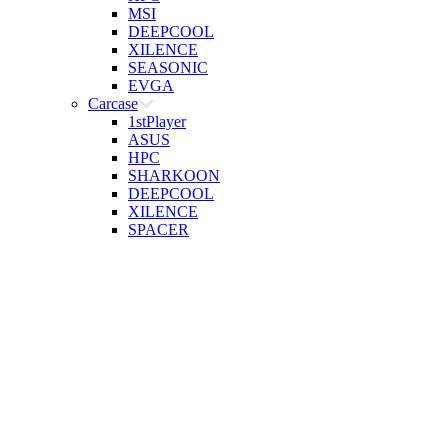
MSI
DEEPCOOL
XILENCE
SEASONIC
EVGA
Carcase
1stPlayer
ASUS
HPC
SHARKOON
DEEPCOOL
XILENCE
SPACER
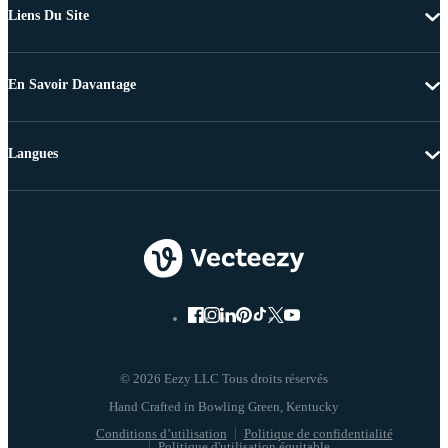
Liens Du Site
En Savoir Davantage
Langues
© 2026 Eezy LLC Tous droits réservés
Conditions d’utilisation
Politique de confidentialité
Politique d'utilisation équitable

━━━━━━━━

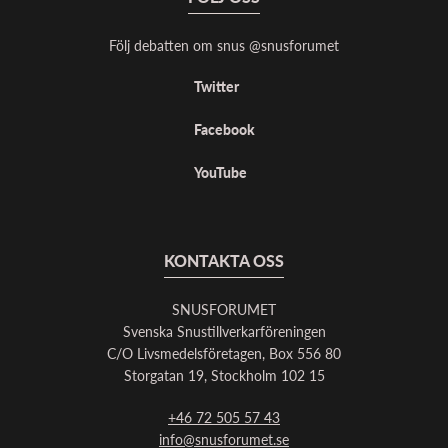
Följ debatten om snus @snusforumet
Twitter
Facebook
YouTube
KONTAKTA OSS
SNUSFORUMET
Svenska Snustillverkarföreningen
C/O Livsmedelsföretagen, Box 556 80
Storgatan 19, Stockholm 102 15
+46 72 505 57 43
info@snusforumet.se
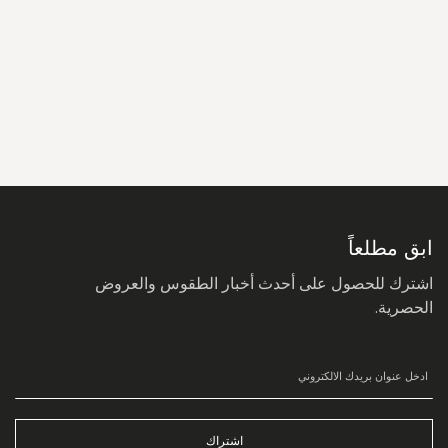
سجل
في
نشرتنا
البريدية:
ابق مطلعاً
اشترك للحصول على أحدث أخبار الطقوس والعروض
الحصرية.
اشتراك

━━━━━━━━

- _How to complete this task_
Isolate the lines above that contain the word "Politique" and copy them.

- _Your solution_
Politique de confidentialité
Politique d'utilisation équitable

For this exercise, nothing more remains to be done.